Zelfstandige woonruimte
Een zelfstandige woonruimte beschikt over een eigen toegangsdeur die van binnen en buiten op slot kan worden gedaan. Zo hebben andere personen dan de bewoner(s) geen toegang tot de woonruimte. Verder moeten de volgende voorzieningen in de ruimte aanwezig zijn:
- Een woon-/slaapkamer;
- Een keuken met aanrecht, aan- en afvoer van water en aansluiting voor een kooktoestel;
- Een toilet met waterspoeling.
Bij zelfstandige woonruimte kun je denken aan een appartement, studio, eengezinswoning, portiekwoning of galerijflat.
Onzelfstandige woonruimte
Onzelfstandige woonruimte is woonruimte waarbij de toegang, de keuken en het toilet gedeeld worden met bewoners van andere kamers of woningen. Voorbeelden van onzelfstandige woonruimte zijn studentenkamers en hospitakamers (een gehuurde kamer in de woning van de eigenaar, welke hier ook zijn normale verblijfplaats heeft).
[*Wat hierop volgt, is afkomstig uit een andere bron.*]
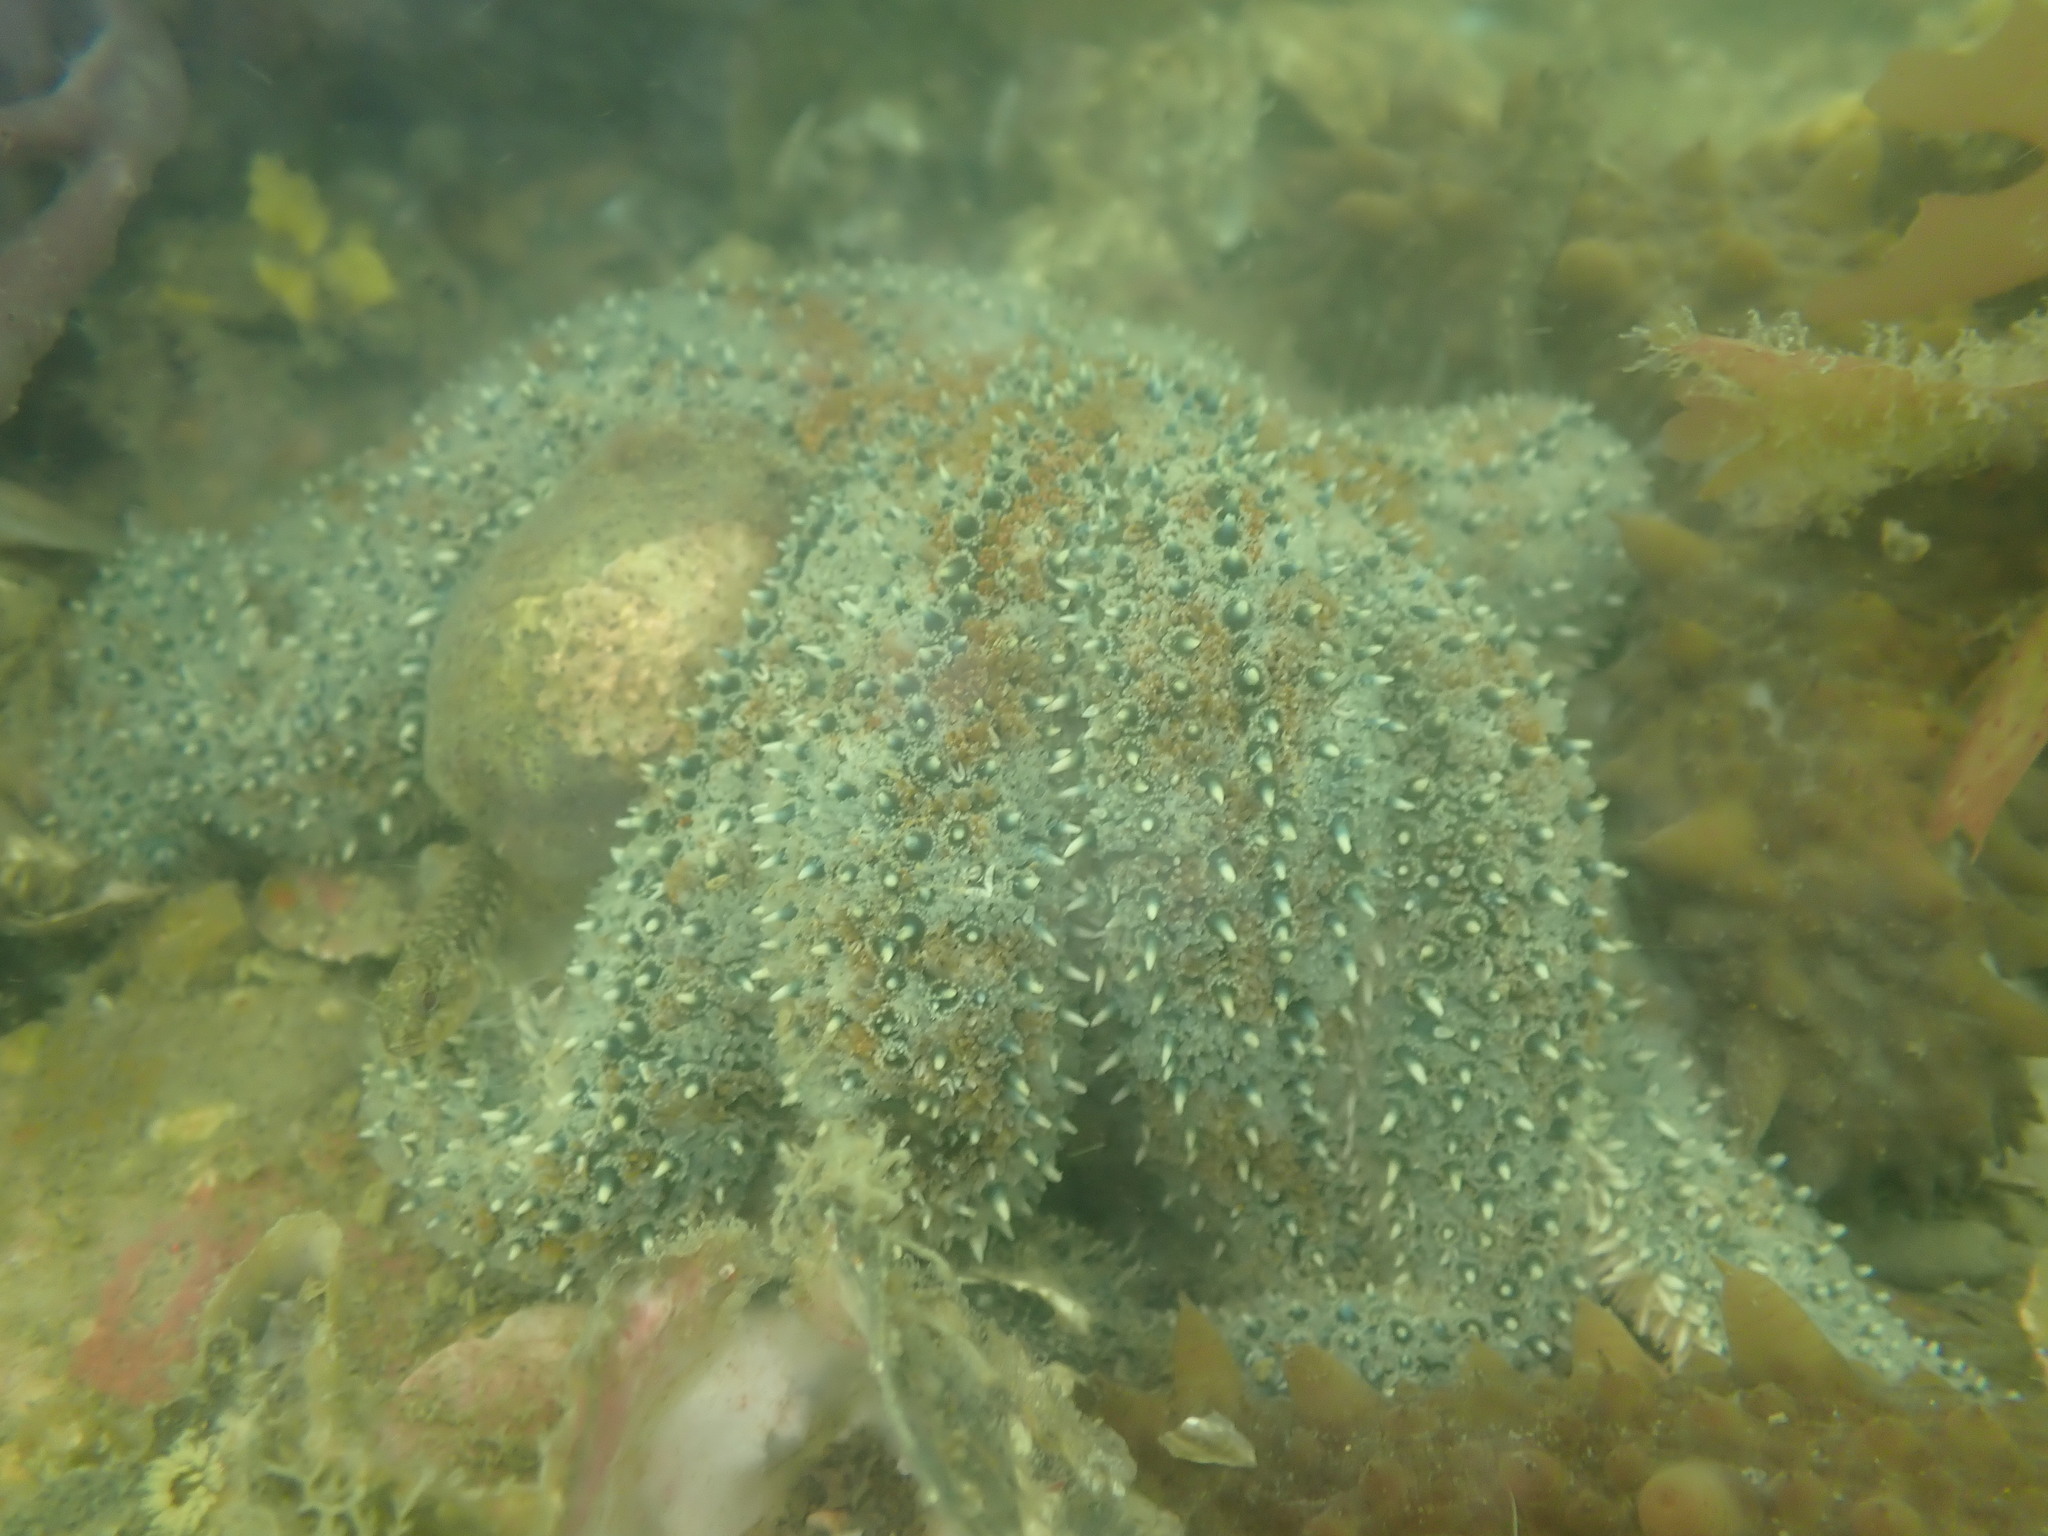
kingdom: Animalia
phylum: Echinodermata
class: Asteroidea
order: Forcipulatida
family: Asteriidae
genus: Coscinasterias
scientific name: Coscinasterias muricata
Verschillen in wet- en regelgeving
Of woonruimte zelfstandig of onzelfstandig is, heeft onder andere invloed op regels en wetten met betrekking tot de bepaling van de huurprijs en huurbescherming. Zo hebben huurders bij zowel zelfstandige als onzelfstandige woonruimte huurbescherming, maar gelden er wel verschillende regels. Bij hospitahuur geniet de huurder bijvoorbeeld minder huurbescherming. De verhuurder mag de huur in de eerste negen maanden, zonder opgaaf van reden, opzeggen. Ook na de proeftijd van negen maanden is een hospitahuurder minder beschermd dan huurders van zelfstandige woningen of studentenkamers.
Bij zowel zelfstandige als onzelfstandige woonruimte wordt de huurprijs bepaald aan de hand van het puntensysteem. Welke onderdelen van de woonruimte precies meetellen in de puntenberekening, verschilt echter wel per type woonruimte. Bij onzelfstandige woonruimte wordt bijvoorbeeld gekeken naar welke voorzieningen precies gedeeld moeten worden, terwijl bij zelfstandige woonruimte wordt gekeken naar de kwaliteit van de voorzieningen in de woning.